Requirement: The data must be written out once more, precisely as given.
****************************************
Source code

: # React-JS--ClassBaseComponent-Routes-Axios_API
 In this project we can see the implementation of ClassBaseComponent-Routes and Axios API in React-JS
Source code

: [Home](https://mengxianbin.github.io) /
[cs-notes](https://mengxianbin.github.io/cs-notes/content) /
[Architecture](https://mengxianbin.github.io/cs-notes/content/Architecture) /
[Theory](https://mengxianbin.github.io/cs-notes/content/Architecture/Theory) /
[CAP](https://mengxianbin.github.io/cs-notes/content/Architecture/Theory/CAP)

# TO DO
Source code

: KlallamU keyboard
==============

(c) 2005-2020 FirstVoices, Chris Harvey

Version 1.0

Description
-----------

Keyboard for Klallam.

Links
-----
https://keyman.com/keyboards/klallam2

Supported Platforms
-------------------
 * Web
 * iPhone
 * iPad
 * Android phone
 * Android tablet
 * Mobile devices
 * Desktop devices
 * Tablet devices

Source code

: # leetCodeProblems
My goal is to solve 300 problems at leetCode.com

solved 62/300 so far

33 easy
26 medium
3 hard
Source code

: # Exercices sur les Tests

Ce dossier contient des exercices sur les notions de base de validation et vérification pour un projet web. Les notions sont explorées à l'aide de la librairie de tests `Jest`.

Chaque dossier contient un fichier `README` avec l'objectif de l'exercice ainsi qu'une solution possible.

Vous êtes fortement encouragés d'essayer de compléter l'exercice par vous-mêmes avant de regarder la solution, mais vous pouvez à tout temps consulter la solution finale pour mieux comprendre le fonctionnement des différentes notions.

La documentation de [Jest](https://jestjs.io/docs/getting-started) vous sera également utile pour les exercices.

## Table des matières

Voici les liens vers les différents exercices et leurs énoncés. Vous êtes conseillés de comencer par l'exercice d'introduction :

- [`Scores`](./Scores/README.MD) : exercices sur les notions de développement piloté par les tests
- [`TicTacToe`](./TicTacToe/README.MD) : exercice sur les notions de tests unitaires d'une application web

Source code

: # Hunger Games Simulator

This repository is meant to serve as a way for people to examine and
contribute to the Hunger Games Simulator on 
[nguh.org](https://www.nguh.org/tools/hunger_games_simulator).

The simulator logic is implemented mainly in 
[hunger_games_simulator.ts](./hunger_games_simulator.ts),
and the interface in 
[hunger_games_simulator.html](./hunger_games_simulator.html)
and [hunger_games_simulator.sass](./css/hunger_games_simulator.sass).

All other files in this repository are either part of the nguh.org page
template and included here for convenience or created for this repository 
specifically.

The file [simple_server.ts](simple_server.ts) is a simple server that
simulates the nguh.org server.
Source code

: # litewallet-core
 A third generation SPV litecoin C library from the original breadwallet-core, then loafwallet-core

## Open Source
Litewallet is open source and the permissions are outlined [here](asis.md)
****************************************
Exercise solution:
Source code

: # React-JS--ClassBaseComponent-Routes-Axios_API
 In this project we can see the implementation of ClassBaseComponent-Routes and Axios API in React-JS
Source code

: [Home](https://mengxianbin.github.io) /
[cs-notes](https://mengxianbin.github.io/cs-notes/content) /
[Architecture](https://mengxianbin.github.io/cs-notes/content/Architecture) /
[Theory](https://mengxianbin.github.io/cs-notes/content/Architecture/Theory) /
[CAP](https://mengxianbin.github.io/cs-notes/content/Architecture/Theory/CAP)

# TO DO
Source code

: KlallamU keyboard
==============

(c) 2005-2020 FirstVoices, Chris Harvey

Version 1.0

Description
-----------

Keyboard for Klallam.

Links
-----
https://keyman.com/keyboards/klallam2

Supported Platforms
-------------------
 * Web
 * iPhone
 * iPad
 * Android phone
 * Android tablet
 * Mobile devices
 * Desktop devices
 * Tablet devices

Source code

: # leetCodeProblems
My goal is to solve 300 problems at leetCode.com

solved 62/300 so far

33 easy
26 medium
3 hard
Source code

: # Exercices sur les Tests

Ce dossier contient des exercices sur les notions de base de validation et vérification pour un projet web. Les notions sont explorées à l'aide de la librairie de tests `Jest`.

Chaque dossier contient un fichier `README` avec l'objectif de l'exercice ainsi qu'une solution possible.

Vous êtes fortement encouragés d'essayer de compléter l'exercice par vous-mêmes avant de regarder la solution, mais vous pouvez à tout temps consulter la solution finale pour mieux comprendre le fonctionnement des différentes notions.

La documentation de [Jest](https://jestjs.io/docs/getting-started) vous sera également utile pour les exercices.

## Table des matières

Voici les liens vers les différents exercices et leurs énoncés. Vous êtes conseillés de comencer par l'exercice d'introduction :

- [`Scores`](./Scores/README.MD) : exercices sur les notions de développement piloté par les tests
- [`TicTacToe`](./TicTacToe/README.MD) : exercice sur les notions de tests unitaires d'une application web

Source code

: # Hunger Games Simulator

This repository is meant to serve as a way for people to examine and
contribute to the Hunger Games Simulator on 
[nguh.org](https://www.nguh.org/tools/hunger_games_simulator).

The simulator logic is implemented mainly in 
[hunger_games_simulator.ts](./hunger_games_simulator.ts),
and the interface in 
[hunger_games_simulator.html](./hunger_games_simulator.html)
and [hunger_games_simulator.sass](./css/hunger_games_simulator.sass).

All other files in this repository are either part of the nguh.org page
template and included here for convenience or created for this repository 
specifically.

The file [simple_server.ts](simple_server.ts) is a simple server that
simulates the nguh.org server.
Source code

: # litewallet-core
 A third generation SPV litecoin C library from the original breadwallet-core, then loafwallet-core

## Open Source
Litewallet is open source and the permissions are outlined [here](asis.md)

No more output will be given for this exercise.